13. The article of manufacture of claim 11, wherein the user interface comprises a computer generated user interface executable on the computer, the computer generated user interface causes comprises:

at least one page displayed as a current page on the computer generated user interface, wherein the current page renders the plurality of representations of the business data;

a user interface element to render one or more representations of the plurality of representations as statistically distinct based upon a statistical analysis applied to the business data associated with the plurality of representations, wherein the rendered statistical distinct representations are visually distinct from the plurality or representations.

14. A computer system to analyze a plurality of representations of business data, comprising:

a processor to read and execute instructions stored in one or more memory elements; and

the one or more memory elements storing instructions to: a user interface engine, to render the plurality of representations of business data on a user interface; an identification module, to determine a type of the plurality of representations rendered on the user interface; an analysis module, to statistically analyze the business data associated with the plurality of representations, based upon the type of analysis; the processor, to determine one or more representations of the plurality of representations as statistically distinct based upon the statistical analysis, wherein the determined statistically distinct representations are visually distinct from the plurality of representations.

15. The computer system of claim 14, wherein the user interface engine renders a plurality of visual representations of business data on the user interface.

16. The computer system of claim 14, wherein the analysis module

determines a type of statistical analysis based upon the type of representations;

executes the determined type of statistical analysis to compute an resultant for the business data associated with each representation; and

compares the resultant of the business data associated with each representation to determine one or more representations that are statistically distinct.

17. The computer system of claim 14, wherein the user interface engine highlights the statistically distinct representations on the user interface.

18. The computer system of claim 14, wherein the user interface engine renders a computer generated user interface executable on the computer, the computer generated user interface includes:

at least one page rendered by the user interface engine as a current page on the computer generated user interface, wherein the current page renders the plurality of representations of the business data; and

a user interface element to render one or more representations of the plurality of representations as statistically distinct, based upon a statistical analysis applied to the business data associated with the plurality of representations, wherein the rendered statistical distinct representations are visually distinct from the plurality or representations.

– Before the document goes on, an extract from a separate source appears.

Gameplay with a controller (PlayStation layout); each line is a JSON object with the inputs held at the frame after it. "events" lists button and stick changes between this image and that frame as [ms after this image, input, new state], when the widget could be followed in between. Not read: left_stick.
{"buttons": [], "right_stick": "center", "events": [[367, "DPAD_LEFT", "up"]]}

19. The computer system of claim 14, wherein the processor determines a class of one or more graphical representations rendered on the user interface;

based upon the class of the graphical representations, implements a statistical analysis to the business data corresponding to the graphical representations, to compute an resultant, by determining the statistical analysis based upon the class of the graphical representations, executing the statistical analysis to compute the resultant for each business data associated with the graphical representation;

compares the resultant of each representation to determine one or more business data that are statistically distinct; and

labels the statistically distinct determined graphical representations on the user interface.